### What the exercise asks
A verbatim transcript of the lines below, starting at the first and ending with the one that holds "right shoulder: (473, 425)", is what should be produced.
*** Opening of Material provided ***
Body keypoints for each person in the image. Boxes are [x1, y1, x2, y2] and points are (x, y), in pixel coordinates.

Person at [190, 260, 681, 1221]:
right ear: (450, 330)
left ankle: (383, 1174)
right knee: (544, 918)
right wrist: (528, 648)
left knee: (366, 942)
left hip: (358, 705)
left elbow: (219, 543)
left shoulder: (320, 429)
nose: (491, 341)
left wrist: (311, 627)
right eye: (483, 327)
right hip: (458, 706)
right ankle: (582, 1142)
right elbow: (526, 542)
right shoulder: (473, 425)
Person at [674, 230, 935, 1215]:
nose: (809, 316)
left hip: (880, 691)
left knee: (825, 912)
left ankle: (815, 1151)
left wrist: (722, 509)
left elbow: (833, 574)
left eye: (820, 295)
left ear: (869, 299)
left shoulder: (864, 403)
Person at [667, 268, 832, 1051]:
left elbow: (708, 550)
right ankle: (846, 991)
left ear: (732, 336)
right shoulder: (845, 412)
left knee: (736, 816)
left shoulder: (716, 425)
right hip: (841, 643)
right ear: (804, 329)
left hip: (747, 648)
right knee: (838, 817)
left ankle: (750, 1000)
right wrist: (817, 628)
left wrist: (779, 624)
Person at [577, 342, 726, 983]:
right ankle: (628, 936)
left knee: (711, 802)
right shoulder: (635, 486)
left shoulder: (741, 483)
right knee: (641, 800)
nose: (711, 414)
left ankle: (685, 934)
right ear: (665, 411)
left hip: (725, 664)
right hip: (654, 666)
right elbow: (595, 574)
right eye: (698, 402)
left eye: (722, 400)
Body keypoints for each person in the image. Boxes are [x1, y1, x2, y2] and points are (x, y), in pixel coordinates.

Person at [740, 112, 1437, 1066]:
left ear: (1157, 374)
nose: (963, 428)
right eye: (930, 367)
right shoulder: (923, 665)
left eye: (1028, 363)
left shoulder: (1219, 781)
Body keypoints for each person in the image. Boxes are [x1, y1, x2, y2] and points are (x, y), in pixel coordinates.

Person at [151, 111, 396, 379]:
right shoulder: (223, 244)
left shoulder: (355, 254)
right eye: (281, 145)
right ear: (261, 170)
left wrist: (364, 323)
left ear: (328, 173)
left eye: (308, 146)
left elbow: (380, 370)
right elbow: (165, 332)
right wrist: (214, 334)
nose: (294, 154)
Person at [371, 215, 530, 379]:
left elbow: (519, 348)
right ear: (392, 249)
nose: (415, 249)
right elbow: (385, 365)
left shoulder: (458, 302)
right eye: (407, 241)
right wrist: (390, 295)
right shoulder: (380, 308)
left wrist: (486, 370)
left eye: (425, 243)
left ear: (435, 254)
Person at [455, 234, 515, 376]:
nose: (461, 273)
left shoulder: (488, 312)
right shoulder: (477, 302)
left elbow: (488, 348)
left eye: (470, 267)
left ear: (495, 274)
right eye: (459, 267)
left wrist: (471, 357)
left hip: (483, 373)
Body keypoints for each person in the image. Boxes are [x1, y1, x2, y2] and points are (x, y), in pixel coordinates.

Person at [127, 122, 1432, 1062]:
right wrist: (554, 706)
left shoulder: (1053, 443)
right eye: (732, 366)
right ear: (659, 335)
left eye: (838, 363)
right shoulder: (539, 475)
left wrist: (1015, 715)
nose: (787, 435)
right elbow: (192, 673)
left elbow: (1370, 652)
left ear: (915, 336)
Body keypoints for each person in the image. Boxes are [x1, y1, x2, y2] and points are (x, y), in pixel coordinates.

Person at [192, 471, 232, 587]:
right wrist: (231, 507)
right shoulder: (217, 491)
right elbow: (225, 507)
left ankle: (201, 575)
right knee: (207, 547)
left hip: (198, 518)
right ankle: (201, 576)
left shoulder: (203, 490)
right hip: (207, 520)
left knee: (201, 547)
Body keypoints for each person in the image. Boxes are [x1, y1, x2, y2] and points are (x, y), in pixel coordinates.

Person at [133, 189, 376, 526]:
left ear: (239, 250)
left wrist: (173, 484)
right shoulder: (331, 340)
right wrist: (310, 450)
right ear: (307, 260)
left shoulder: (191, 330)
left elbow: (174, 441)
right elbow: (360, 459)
*** Close of Material provided ***
### Result of this exercise
Body keypoints for each person in the image. Boxes are [x1, y1, x2, y2] and points are (x, y), in pixel coordinates.

Person at [190, 260, 681, 1221]:
right ear: (450, 330)
left ankle: (383, 1174)
right knee: (544, 918)
right wrist: (528, 648)
left knee: (366, 942)
left hip: (358, 705)
left elbow: (219, 543)
left shoulder: (320, 429)
nose: (491, 341)
left wrist: (311, 627)
right eye: (483, 327)
right hip: (458, 706)
right ankle: (582, 1142)
right elbow: (526, 542)
right shoulder: (473, 425)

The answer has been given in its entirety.